Затем художник менял тему разговора. И он, и Фиби были молоды, хотя Холгрейв, вынужденный рано повзрослеть и набраться опыта, уже утратил тот прекрасный дух, который бьет ключом из юного сердца и воображения, раскрашивая всю вселенную в яркие цвета, свойственные ей в первый день творения. Юность человека – это юность мира, по крайней мере, так он ее чувствует, и гранит реальности кажется еще не застывшим, способным принять любую форму согласно его желанию. Так было и с Холгрейвом. Он мог глубокомысленно рассуждать о древних веках, но искренне не верил в свои слова, он был еще молод, а потому смотрел на мир – на этого седобородого морщинистого распутника, одряхлевшего, но не набравшегося мудрости, – как на нежного юношу, способного улучшить свою натуру сотней различных способов, но не выказывающего к тому желания. Он обладал особым пониманием, внутренним пророчеством – с которым не должны рождаться мальчишки, а взрослым лучше сразу умереть, чем пытаться его исполнить, – что мы не приговорены навек плестись по старым плохим дорогам, что именно сейчас мы стоим на пороге золотой эры, которая наверняка наступит еще в течение его жизни. Холгрейву казалось – так же бесспорно, как казалось многим во всякий век со времени Адамовых внуков, – что именно в эту эпоху, и ни в какую иную, можно сбросить замшелое и прогнившее Прошлое, безжизненные институты общества нужно смести с пути, похоронить навсегда и начать все с чистого листа.
Что до основной темы – пусть мы не доживем до тех дней, когда возможны будут сомнения! – до того, что грядут лучшие времена, художник определенно был прав. Его ошибка заключалась в предположении, что этой эпохе, как никаким иным минувшим или будущим, суждено сменить потрепанные одеяния Древности на новый костюм, вместо того чтобы обновлять заплаты; и в том, что именно свою крошечную жизнь он избирал мерилом подобного беспредельного достижения, более того, воображал, что для великого итога важно то, решит ли он взяться за подобное дело или же помешать ему. Впрочем, хорошо, что он так думал. Подобный энтузиазм, просочившись сквозь общее спокойствие его характера и тем самым приобретя вид устоявшейся мысли и мудрости, хранил его юность чистой, а побуждения истинно высокими. И когда годы лягут на художника тяжким бременем, а эта земная вера будет подорвана неизбежно накопленным опытом, перемена не сломит его и не приведет к потере подобных чувств. Он все еще будет верить в счастливую судьбу человечества и, познав свою беспомощность, сможет простить ее миру, а высокомерная вера, с которой он начал свой жизненный путь, сменится более скромной: он разглядит, что человек в лучшем случае может создать мечту, в то время как Бог работает над реальностью.

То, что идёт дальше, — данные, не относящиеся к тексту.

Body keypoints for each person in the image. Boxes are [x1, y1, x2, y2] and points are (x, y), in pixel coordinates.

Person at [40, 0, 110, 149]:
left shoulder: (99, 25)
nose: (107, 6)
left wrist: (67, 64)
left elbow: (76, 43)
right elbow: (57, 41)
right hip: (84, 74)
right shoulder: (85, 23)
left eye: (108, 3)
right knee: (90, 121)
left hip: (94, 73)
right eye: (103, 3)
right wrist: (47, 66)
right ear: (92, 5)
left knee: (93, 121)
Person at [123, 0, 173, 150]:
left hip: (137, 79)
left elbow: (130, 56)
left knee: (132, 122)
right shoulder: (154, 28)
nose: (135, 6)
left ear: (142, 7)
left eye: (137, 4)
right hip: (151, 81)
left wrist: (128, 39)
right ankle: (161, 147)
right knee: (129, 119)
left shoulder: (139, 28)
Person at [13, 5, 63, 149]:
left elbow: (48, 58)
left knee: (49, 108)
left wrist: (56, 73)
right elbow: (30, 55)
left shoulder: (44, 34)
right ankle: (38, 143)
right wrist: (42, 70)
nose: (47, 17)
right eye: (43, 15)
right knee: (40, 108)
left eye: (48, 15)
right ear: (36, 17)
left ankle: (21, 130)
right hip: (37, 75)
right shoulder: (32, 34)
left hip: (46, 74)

Холгрейв очень мало читал, и эта малая толика знаний, почерпнутых из книг, обязательно смешивалась с шумным голосом общества, отчего и теряла любой вложенный изначально смысл. Он считал себя мыслителем и определенно обладал необходимыми мыслителю чертами, однако на своем собственном пути открытий едва ли достиг точки, в которой образованный человек начинает мыслить сам. Истинная ценность его характера заключалась в глубоком осознании внутренней силы, благодаря которому он менял свои образы, как одежду, и в энтузиазме, настолько спокойном, что едва ли юноша осознавал его существование. Энтузиазм придавал тепло всему, с чем он соприкасался. И были еще личные стремления, скрытые – от него, равно как и от остальных, – среди прочих его, более щедрых побуждений, но определенно сильные настолько, что со временем этот теоретик мог превратиться в победителя совершенно практического свойства. При всей его культуре и стремлении к культуре, при всей его сырой и туманной философии, а также практическом опыте, который противоречил некоторым ее тенденциям, при великодушном стремлении к общему благополучию, при бесшабашности, которая в любые времена свойственна юношам, при вере и неуверенности, при всем, что было в нем и чего недоставало, – художник мог бы выступать представителем и образцом для множества своих сверстников на родной земле.